=== Extract provided ===
━━━━
You already said you are not among that user base, "I'm a 
typical 'potential Gimp user'". Why are you acting all hurt over 
this change; it doesn't affect you?

> you should provide a way (within the software itself) for the 
> user to configure the older behavior... This is basic backwards
> compatibility.

Backward compatibility is not the holy grail of interface design. 
If it were, we would all still be using the command-line... or 
punch cards for that matter.

> The fact that few outside the programmer community
> use Gimp

I don't think this is a given. I, for one, am not a programmer. 
There is a thriving non-programmer GIMP user community forum at 
http://gimptalk.com/. GIMP's user base may not be as large as 
Photoshop's, but it is not a given that it is largely 
programmers using it. I also personally know at least two 
professional photographers (they make their living doing 
photography) who use GIMP for all their digital image processing 
who are not programmers, either. I had a conversation with one 
of them less than a month ago. He said that GIMP provides all 
the necessary tools a professional photographer needs.

You say:
> it's not suitable for a non-programmer...

And then:
> Try taking any
> PS tutorial (especially one about programming an action) and
> applying to to Gimp.  This is impossible for most users!  So
> those resources aren't available to Gimp users.

Without dwelling on the obvious contradiction in your remarks, 
GIMP does not attempt to clone Photoshop. I would not expect 
macros written for any program to work in any other that was not 
intended to clone that product. But if you insist, your argument 
could as easily be turned around and applied to making PS do 
what a tutorial or macro does in GIMP. Would it be easy to 
achieve the same results in PS without significantly reworking 
the examples? Probably not. Should we heap shame on PS for its 
poor compatibility with GIMP solutions? I don't think so.

> You can learn from my feedback, or you can attack the
> messenger again, as you wish.

Or, we can also point out the flaws in your argument. What tools 
does Photoshop provide to professional photographers that is not 
only lacking in GIMP, but that have escaped the notice of my 
professional photographer acquaintances?
━━━━
=== Data extract ===

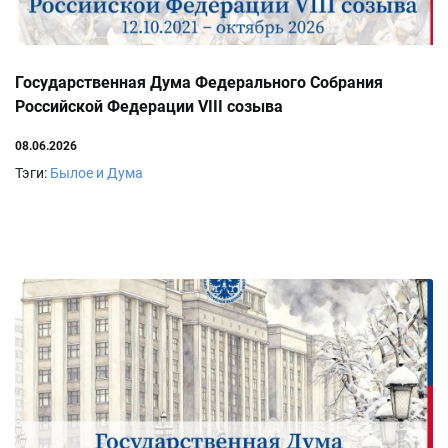
Государственная Дума Федерального Собрания
Российской Федерации VIII созыва
08.06.2026
Тэги:
Былое и Дума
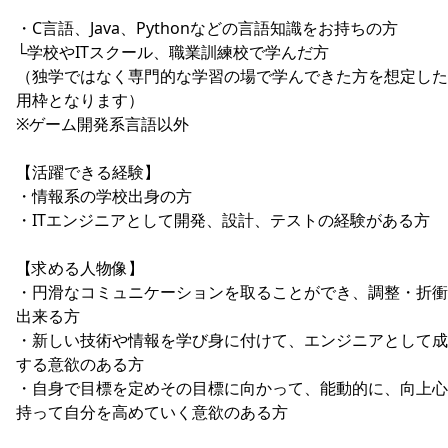
・C言語、Java、Pythonなどの言語知識をお持ちの方
└学校やITスクール、職業訓練校で学んだ方
（独学ではなく専門的な学習の場で学んできた方を想定した
用枠となります）
※ゲーム開発系言語以外
【活躍できる経験】
・情報系の学校出身の方
・ITエンジニアとして開発、設計、テストの経験がある方
【求める人物像】
・円滑なコミュニケーションを取ることができ、調整・折衝
出来る方
・新しい技術や情報を学び身に付けて、エンジニアとして成
する意欲のある方
・自身で目標を定めその目標に向かって、能動的に、向上心
持って自分を高めていく意欲のある方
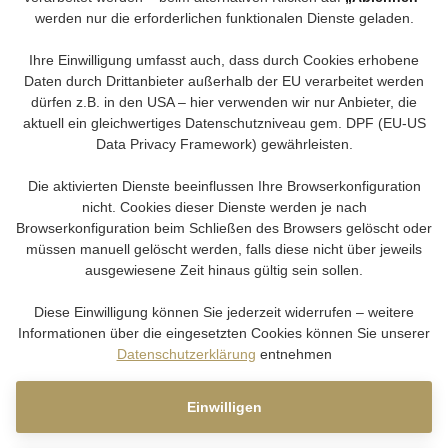
werden nur die erforderlichen funktionalen Dienste geladen.
Ihre Einwilligung umfasst auch, dass durch Cookies erhobene
Daten durch Drittanbieter außerhalb der EU verarbeitet werden
dürfen z.B. in den USA – hier verwenden wir nur Anbieter, die
aktuell ein gleichwertiges Datenschutzniveau gem. DPF (EU-US
Data Privacy Framework) gewährleisten.
Die aktivierten Dienste beeinflussen Ihre Browserkonfiguration
nicht. Cookies dieser Dienste werden je nach
Browserkonfiguration beim Schließen des Browsers gelöscht oder
müssen manuell gelöscht werden, falls diese nicht über jeweils
ausgewiesene Zeit hinaus gültig sein sollen.
Diese Einwilligung können Sie jederzeit widerrufen – weitere
Informationen über die eingesetzten Cookies können Sie unserer
Datenschutzerklärung
entnehmen
Einwilligen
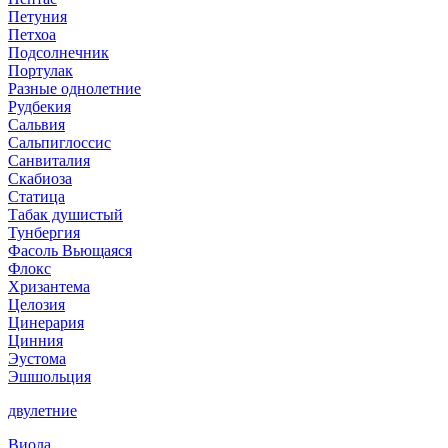
Петуния
Петхоа
Подсолнечник
Портулак
Разные однолетние
Рудбекия
Сальвия
Сальпиглоссис
Санвиталия
Скабиоза
Статица
Табак душистый
Тунбергия
Фасоль Вьющаяся
Флокс
Хризантема
Целозия
Цинерария
Цинния
Эустома
Эшшольция
двулетние
Виола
━━━━
=== Apply what you read ===
a – Translate this sentence from the reply about GIMP into Spanish: "Backward compatibility is not the holy grail of interface design."
b – Please repeat the reply about GIMP word for word, everything from "You already said" down to "of interface design.".

=== Results by task ===
a – La compatibilidad con versiones anteriores no es el santo grial del diseño de interfaces.

b –
You already said you are not among that user base, "I'm a 
typical 'potential Gimp user'". Why are you acting all hurt over 
this change; it doesn't affect you?

> you should provide a way (within the software itself) for the 
> user to configure the older behavior... This is basic backwards
> compatibility.

Backward compatibility is not the holy grail of interface design.